Think of how web developers use relational databases like Postgres or Snowflake. The database provides a simple table interface while handling complex operations behind the scenes:
- File storage and indexing
- Transaction management
- Query optimization
- Converting declarative queries into file operations
This frees developers to focus on application logic and data modeling rather than infrastructure plumbing.
Pixeltable’s Approach
Pixeltable follows a similar philosophy but extends it to AI workflows. It provides a familiar table interface that encompasses both data and transformation logic
- You control:
- What transformations to apply
- Which models to use
- How to structure your algorithms
- Pixeltable handles:
- Orchestration
- Transactional storage
- Data retrieval
- Incremental updates
The interface is easily extensible through user-defined functions (UDFs).
Video Processing Example
This approach shines with video processing. Pixeltable includes built-in functionality for:
- Video frame extraction
- Audio separation
- Frame sampling at specified rates
- Automated metadata extraction
You can extend this through:
- Custom object detection models
- Integration with specialized video processing libraries
For example:
# Create a video table
videos = pxt.create_table('videos', {'video': pxt.Video})
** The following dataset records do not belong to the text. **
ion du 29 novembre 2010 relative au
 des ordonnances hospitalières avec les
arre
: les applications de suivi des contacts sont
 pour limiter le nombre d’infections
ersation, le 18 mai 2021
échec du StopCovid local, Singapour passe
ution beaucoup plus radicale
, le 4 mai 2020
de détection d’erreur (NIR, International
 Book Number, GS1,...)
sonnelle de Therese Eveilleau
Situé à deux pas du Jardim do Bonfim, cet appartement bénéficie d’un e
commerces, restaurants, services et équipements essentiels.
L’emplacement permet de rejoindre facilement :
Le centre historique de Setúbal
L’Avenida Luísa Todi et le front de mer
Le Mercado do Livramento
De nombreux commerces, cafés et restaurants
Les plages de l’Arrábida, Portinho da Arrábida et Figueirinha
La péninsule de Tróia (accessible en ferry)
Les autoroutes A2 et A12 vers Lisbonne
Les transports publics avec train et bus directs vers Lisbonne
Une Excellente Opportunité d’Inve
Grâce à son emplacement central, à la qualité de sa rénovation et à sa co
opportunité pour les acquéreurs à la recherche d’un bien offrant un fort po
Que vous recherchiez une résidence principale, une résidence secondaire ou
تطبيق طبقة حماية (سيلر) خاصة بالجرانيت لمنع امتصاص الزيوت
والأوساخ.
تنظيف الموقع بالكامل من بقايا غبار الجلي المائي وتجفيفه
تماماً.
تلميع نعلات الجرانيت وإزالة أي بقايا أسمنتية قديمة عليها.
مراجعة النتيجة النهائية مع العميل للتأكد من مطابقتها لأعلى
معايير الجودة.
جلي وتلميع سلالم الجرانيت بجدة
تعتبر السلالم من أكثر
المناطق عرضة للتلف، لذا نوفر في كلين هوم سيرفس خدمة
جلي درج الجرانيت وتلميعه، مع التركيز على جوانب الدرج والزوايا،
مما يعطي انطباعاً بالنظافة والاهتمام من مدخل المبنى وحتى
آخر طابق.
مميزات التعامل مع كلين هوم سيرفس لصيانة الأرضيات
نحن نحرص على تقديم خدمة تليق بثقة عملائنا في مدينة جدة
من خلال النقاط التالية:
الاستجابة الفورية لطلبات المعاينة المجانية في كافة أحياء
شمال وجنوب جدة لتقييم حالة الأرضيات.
# Create a frames view with automatic frame extraction
frames = pxt.create_view(
'frames',
videos,
iterator=FrameIterator.create(video=videos.video, fps=1)
)
# Add object detection
frames['detections'] = yolox(frames.frame, model_id='yolox_s')
Image Processing Example
Similarly for image processing. Pixeltable provides:
- Image loading and storage
- Basic transformations (resize, crop, rotate)
- Efficient batch processing
- Automatic format handling
You can extend with:
- Custom computer vision models
- Image segmentation algorithms
- Feature extraction pipelines
- Integration with deep learning frameworks
For example:
# Create an image table
images = pxt.create_table('images', {'image': pxt.Image})
# Add embeddings for similarity search
images['embedding'] = clip_image(images.image, model='openai/clip-vit-base-patch32')
# Create an embedding index
images.add_embedding_index('embedding', metric='cosine')
Key Benefits
- Simplified Data Management:
- No need to manage frame extraction scripts
- Automatic handling of video/image formats
- Built-in versioning and lineage tracking
- Efficient Processing:
- Intelligent caching of processed frames
- Incremental updates for model outputs
- Parallel processing where possible
- Declarative Interface:
- Express complex video/image pipelines in simple table operations
- Chain transformations easily
- Query processed results efficiently
- Development Focus:
- You maintain full control over domain-specific logic where your product adds value
- Pixeltable handles the undifferentiated heavy lifting of data operations
- Focus on innovation rather than infrastructure
For example, a complete workload might look like:
# Define custom processing logic
@pxt.udf
def custom_video_analytics(frame: PIL.Image.Image) -> dict:
# Your specialized analysis code here
return results
# Manage data
videos = pxt.create_table('videos', {'video': pxt.VideoType()})
frames = pxt.create_view('frames', videos,
iterator=FrameIterator.create(video=videos.video, fps=1))
# Add computed columns
frames['detections'] = yolox(frames.frame)# Object detection
frames['analytics'] = custom_video_analytics(frames.frame) # Custom analysis
This pipeline automatically handles:
- Frame extraction and caching
- Parallel processing where possible
- Incremental updates when new videos are added
- Efficient storage and retrieval
- Search capabilities
While you focus on:
- Detection algorithms
- Analytics logic
- Model selection and tuning
- Business-specific requirements
The result is a more efficient development process that lets you focus on your core competencies while Pixeltable handles the complex data management infrastructure.